Scoring will combine morphological correctness and syntactic role/ordering checks.
This structure is the foundation for adaptive remediation and precision feedback.

4. Course Structure¶

4.1 Hierarchy (Implemented)¶

The engine uses a normalized progression hierarchy:

courses
units
skills
lessons
lesson_content_map

Ordering is maintained through order_index columns and supporting indexes.

4.2 Skill-Level Progression Thresholds (Implemented)¶

skills includes:

min_sessions_required
min_mastery_required

These fields define structure-level progression criteria at model level and support future unlock simulations.

5. Skill Dependency Model¶

5.1 Current State¶

A dedicated skill_dependencies table is planned and not present in current migrations.

5.2 Planned Graph Concept¶

The target model is a directed graph where edges represent prerequisites:

Parent skill → child skill
Unlock evaluation through dependency checks

5.3 Planned Unlock Types¶

Sequential: unlock by structural order.
Dependency: unlock when prerequisite graph constraints are satisfied.
Manual: unlock by admin/override controls.

6. Unlock Simulation Concept¶

6.1 Current Foundation (Implemented Data Inputs)¶

Current platform data already captures inputs needed for unlock simulation:

Session records (sessions)
Scoring and correctness aggregates (vw_session_summary, attempts data)
Skill progress metrics (user_skill_progress)

6.2 Planned Simulation Rules¶

Future unlock checks are expected to evaluate:

sessions_completed against min_sessions_required
completion_score / mastery threshold checks
Dependency graph validation (once dependencies are modeled)

7. XP Economy Concept¶

7.1 Current State (Implemented)¶

XP is tracked in user-facing progression tables (user_xp) and session-level earned XP (sessions.earned_xp).
Cookie balance is tracked in user_wallet with transaction history.

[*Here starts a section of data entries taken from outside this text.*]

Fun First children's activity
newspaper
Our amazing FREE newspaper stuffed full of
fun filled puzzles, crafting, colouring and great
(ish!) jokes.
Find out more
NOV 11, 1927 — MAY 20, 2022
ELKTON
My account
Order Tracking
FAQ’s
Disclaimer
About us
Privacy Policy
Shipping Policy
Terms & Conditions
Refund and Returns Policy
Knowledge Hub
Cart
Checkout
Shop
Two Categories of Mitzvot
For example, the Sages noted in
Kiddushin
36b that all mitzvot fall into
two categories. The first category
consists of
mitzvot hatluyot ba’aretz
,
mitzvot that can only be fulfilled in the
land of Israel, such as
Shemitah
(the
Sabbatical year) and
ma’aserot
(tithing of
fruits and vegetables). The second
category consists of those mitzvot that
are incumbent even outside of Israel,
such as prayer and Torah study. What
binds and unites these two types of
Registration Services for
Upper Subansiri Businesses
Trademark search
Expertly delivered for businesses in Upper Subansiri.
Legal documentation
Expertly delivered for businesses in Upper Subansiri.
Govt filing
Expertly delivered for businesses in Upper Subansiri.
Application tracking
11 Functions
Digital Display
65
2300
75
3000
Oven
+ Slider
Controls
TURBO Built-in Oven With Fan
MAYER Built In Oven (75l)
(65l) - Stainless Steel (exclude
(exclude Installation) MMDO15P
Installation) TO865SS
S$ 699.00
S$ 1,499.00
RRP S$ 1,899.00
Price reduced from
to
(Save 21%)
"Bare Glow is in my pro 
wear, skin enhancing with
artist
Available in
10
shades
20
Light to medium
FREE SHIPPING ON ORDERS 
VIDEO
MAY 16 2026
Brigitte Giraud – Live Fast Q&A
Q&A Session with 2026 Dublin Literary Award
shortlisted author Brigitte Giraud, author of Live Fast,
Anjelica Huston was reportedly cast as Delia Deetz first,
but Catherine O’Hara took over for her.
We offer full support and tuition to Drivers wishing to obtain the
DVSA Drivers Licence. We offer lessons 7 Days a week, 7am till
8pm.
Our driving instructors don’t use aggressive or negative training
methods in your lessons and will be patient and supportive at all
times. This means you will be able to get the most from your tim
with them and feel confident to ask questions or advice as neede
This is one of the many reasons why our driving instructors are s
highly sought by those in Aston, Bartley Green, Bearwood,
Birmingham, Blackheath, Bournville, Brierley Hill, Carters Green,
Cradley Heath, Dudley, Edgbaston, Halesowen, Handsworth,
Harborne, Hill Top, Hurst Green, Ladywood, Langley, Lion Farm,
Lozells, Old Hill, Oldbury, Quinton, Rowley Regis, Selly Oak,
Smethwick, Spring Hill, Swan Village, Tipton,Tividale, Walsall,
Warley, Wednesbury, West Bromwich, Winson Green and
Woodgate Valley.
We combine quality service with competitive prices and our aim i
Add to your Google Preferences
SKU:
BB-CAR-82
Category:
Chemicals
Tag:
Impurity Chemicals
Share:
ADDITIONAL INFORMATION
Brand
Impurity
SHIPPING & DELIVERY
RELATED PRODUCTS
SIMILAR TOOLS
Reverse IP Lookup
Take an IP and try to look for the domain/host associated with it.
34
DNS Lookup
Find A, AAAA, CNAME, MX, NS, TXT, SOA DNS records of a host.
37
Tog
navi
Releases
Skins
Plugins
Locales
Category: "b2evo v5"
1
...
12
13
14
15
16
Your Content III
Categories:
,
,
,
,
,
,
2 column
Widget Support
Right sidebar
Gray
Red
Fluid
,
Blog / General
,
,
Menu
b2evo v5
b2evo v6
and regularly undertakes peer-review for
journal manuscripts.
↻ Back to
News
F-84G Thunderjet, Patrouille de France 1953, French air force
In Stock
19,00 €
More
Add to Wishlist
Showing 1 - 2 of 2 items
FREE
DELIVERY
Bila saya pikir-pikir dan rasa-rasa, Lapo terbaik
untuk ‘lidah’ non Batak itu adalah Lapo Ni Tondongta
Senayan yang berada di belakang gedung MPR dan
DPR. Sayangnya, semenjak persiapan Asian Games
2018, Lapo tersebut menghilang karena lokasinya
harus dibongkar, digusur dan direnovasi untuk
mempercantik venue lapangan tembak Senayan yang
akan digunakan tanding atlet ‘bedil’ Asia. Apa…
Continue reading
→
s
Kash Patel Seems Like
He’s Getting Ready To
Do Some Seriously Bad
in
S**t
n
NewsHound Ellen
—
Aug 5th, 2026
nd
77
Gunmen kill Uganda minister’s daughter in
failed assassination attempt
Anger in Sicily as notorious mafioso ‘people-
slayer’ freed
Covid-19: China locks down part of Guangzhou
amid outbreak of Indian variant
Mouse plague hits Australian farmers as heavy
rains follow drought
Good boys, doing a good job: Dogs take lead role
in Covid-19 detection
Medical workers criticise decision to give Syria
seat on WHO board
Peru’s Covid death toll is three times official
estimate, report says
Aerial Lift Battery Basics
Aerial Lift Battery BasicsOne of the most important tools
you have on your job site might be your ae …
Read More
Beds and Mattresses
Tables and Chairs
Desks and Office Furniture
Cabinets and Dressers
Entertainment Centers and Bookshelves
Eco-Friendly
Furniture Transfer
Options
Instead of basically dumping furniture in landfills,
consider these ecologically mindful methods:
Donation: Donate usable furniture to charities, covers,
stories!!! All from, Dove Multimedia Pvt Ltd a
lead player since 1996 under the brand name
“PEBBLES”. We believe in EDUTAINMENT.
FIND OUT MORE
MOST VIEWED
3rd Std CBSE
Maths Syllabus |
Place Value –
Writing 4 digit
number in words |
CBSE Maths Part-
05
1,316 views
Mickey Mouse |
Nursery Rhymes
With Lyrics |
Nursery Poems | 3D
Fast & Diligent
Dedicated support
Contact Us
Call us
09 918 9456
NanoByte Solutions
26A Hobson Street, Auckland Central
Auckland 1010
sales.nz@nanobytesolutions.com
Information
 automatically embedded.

7.2 Planned Reward Expansion¶

XP reward balancing per skill/session type.
Cookie reward balancing tied to session outcomes.
Streak multiplier mechanics as a future progression modifier.

8. Future Adaptive Engine Overview¶

The current system already exposes weak-item and due-item analytics views that will feed adaptive logic:

vw_practice_most_wrong
vw_practice_due_items

Planned adaptive capabilities:

Weak skill detection and ranking.
Error-rate weighted recommendations.
Smart session generation from weakest/due targets.
Difficulty balancing based on learner outcomes.
Linguistic adaptation based on token-level morphology and syntax signals.

These capabilities are roadmap design targets, not fully automated runtime behavior yet.

9. Official Morphological Specs (Reference)¶

The official detailed specs for token-level morphology and lexical engineering are maintained in:

docs/MORPHOLOGICAL_EVALUATION_SPEC.md
docs/MORPHOLOGY_GENERATION_SPEC.md
docs/WORD_DETAIL_PANEL_SPEC.md
docs/irregulars/en_verbs.json (EN irregular overrides)

These documents are normative for implementation details and should be used as the source for future API/UI behavior at token-level evaluation and word-detail tooling.